▶ WHAT YOU NEED TO DO
Copy out the lines of the items below word for word, beginning with the line that contains "state / province: Newfoundland and Labrador" and ending with the line that contains "catalogue / barcode: US 2425772", both included.

(Stored records)

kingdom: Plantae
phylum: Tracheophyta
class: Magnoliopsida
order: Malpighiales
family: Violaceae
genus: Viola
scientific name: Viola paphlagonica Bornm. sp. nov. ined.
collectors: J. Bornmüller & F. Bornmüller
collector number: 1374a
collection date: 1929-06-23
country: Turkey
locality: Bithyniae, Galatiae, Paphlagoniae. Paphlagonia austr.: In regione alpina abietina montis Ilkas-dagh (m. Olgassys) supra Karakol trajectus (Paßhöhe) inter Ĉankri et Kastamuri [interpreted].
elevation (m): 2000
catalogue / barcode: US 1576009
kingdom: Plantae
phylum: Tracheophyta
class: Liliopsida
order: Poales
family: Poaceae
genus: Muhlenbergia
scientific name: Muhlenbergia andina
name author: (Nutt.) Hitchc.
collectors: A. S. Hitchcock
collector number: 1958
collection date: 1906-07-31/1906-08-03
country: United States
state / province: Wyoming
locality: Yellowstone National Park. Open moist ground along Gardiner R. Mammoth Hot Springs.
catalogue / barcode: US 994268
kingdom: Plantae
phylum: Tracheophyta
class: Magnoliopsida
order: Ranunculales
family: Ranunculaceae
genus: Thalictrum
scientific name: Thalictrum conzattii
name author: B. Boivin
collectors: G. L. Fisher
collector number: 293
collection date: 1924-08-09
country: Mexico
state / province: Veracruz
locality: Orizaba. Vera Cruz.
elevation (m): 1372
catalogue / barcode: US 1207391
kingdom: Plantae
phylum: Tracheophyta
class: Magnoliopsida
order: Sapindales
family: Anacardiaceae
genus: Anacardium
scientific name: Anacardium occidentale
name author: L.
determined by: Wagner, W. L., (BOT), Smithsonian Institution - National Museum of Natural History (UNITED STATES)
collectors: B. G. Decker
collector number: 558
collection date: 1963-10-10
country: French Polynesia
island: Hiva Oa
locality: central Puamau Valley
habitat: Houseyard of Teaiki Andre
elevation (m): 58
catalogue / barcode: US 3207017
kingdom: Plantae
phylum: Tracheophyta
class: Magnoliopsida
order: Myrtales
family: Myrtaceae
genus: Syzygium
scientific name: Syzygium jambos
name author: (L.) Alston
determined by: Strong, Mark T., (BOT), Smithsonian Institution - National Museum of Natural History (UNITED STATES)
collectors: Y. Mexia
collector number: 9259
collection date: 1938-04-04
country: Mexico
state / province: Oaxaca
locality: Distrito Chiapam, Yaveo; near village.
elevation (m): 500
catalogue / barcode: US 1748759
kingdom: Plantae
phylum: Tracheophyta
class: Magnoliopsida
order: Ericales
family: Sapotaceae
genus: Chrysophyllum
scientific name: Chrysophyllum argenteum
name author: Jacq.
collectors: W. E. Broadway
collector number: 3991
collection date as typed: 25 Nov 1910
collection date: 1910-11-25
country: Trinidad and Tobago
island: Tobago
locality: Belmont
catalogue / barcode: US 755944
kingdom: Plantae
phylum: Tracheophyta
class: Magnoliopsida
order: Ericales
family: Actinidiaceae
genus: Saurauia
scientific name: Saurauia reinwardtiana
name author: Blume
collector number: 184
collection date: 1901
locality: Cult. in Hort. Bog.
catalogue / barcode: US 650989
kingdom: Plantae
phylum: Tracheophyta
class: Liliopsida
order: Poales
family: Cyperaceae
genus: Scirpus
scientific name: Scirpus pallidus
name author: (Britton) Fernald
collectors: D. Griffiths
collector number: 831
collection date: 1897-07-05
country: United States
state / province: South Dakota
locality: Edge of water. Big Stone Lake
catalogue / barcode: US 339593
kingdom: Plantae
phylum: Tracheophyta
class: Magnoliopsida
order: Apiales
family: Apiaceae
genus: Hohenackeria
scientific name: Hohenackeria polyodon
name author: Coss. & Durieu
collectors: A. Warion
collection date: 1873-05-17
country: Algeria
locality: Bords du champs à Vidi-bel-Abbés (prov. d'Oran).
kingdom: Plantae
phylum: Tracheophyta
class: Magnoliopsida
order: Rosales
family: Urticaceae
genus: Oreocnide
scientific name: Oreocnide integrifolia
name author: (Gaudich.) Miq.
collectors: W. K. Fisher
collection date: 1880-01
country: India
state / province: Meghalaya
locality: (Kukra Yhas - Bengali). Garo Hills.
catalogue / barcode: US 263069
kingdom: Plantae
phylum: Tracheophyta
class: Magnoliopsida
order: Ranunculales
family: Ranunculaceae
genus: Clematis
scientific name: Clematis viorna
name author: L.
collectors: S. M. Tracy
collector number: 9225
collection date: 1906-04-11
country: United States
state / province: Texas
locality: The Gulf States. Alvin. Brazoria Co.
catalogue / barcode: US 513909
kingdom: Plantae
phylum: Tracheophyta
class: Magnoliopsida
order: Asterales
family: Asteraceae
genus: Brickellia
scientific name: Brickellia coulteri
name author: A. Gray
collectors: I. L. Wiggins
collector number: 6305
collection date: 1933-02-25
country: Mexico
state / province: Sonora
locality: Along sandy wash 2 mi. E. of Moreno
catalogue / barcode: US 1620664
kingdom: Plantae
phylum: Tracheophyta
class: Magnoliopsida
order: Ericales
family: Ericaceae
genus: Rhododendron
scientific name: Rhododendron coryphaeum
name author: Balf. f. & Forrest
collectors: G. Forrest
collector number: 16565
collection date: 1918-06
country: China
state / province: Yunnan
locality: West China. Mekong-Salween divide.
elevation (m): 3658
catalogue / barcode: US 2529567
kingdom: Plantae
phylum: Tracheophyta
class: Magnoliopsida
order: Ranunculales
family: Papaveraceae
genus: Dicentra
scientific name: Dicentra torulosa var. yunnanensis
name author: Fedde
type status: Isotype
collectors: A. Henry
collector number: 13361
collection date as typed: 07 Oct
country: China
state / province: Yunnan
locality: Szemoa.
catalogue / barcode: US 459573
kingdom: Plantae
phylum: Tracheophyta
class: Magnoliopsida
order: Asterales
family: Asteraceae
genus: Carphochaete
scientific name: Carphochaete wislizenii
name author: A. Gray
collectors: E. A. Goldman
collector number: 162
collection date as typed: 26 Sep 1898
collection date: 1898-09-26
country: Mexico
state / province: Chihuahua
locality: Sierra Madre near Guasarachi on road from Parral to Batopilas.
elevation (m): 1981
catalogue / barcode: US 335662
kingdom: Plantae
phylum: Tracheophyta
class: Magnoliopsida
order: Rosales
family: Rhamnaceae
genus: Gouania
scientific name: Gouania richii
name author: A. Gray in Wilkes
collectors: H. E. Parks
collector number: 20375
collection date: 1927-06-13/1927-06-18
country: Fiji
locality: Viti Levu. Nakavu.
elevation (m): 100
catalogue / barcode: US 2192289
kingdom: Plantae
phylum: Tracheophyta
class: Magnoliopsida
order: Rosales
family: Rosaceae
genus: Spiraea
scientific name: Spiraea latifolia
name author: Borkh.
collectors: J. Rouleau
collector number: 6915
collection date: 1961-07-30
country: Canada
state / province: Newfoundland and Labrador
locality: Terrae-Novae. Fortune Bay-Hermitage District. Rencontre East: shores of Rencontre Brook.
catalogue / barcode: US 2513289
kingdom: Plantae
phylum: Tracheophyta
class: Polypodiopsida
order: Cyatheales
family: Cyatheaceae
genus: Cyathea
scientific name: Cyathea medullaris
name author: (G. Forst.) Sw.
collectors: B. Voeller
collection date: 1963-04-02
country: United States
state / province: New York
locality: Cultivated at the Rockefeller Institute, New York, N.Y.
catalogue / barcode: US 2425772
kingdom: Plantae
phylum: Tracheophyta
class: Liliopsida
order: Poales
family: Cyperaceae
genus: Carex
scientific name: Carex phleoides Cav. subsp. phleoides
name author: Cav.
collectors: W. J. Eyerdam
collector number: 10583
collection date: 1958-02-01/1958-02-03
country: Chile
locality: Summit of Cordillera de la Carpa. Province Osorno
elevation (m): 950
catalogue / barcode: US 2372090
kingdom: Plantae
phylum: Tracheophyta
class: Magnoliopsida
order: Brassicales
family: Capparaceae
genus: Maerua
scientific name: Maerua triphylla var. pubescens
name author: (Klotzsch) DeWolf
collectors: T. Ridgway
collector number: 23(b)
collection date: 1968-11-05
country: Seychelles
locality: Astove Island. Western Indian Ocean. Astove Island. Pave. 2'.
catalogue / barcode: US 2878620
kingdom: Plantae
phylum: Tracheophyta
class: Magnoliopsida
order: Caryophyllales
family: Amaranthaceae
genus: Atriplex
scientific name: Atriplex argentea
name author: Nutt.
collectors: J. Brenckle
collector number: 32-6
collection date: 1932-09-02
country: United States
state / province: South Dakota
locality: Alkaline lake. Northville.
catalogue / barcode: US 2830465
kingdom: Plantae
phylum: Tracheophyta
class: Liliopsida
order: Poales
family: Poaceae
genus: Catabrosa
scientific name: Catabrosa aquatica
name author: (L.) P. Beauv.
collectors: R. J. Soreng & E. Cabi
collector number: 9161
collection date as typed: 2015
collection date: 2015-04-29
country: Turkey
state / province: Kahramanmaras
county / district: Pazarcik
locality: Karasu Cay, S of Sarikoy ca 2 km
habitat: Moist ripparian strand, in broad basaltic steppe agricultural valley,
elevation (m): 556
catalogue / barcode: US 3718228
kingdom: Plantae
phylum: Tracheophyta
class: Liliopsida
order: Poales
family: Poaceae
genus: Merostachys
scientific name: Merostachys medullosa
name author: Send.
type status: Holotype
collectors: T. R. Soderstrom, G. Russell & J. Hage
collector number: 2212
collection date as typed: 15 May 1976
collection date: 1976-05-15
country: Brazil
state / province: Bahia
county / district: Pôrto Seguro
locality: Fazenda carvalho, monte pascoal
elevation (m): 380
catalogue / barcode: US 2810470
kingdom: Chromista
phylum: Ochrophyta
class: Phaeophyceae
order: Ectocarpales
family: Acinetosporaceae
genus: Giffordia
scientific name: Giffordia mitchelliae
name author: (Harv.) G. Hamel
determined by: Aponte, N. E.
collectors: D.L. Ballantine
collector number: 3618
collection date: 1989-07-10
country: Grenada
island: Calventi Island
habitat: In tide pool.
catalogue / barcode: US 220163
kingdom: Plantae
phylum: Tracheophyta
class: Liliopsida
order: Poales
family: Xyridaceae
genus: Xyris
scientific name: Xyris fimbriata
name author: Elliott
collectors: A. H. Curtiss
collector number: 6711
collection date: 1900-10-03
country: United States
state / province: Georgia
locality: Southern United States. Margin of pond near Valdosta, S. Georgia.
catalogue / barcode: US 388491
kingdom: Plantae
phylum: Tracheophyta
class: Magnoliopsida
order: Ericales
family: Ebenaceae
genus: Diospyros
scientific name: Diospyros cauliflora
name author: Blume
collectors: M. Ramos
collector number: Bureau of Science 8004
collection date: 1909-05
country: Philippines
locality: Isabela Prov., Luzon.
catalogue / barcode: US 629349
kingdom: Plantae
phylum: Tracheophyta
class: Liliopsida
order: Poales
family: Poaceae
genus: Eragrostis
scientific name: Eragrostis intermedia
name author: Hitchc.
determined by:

▶ THE SOLUTION
state / province: Newfoundland and Labrador
locality: Terrae-Novae. Fortune Bay-Hermitage District. Rencontre East: shores of Rencontre Brook.
catalogue / barcode: US 2513289
kingdom: Plantae
phylum: Tracheophyta
class: Polypodiopsida
order: Cyatheales
family: Cyatheaceae
genus: Cyathea
scientific name: Cyathea medullaris
name author: (G. Forst.) Sw.
collectors: B. Voeller
collection date: 1963-04-02
country: United States
state / province: New York
locality: Cultivated at the Rockefeller Institute, New York, N.Y.
catalogue / barcode: US 2425772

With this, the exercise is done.